**Task brief**.
Count the lines in the material below that contain the string "right", and give only that number.

**Material for this exercise**.
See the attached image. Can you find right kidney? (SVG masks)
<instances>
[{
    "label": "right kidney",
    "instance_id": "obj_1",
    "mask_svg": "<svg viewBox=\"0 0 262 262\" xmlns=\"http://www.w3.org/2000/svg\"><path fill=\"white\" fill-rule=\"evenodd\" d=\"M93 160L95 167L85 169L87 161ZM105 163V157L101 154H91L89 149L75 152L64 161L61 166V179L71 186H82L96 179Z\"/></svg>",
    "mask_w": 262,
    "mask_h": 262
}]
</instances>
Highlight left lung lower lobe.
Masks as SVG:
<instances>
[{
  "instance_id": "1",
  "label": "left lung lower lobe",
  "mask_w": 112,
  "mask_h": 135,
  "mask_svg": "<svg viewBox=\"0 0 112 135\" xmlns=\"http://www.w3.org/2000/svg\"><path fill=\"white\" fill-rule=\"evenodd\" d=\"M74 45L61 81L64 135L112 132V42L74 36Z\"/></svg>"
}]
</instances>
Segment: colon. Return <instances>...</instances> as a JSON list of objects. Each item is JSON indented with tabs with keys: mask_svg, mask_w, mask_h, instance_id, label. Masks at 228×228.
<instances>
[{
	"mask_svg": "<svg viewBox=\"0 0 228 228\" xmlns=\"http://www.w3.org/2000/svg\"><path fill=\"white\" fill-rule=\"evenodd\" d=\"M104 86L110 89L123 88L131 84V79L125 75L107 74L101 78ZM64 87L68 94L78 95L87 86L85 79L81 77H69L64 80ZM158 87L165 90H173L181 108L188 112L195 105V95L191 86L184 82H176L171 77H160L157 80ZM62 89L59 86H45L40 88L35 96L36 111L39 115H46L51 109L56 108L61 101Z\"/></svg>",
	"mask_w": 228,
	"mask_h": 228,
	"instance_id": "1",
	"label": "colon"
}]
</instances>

**Answer to the problem**.
2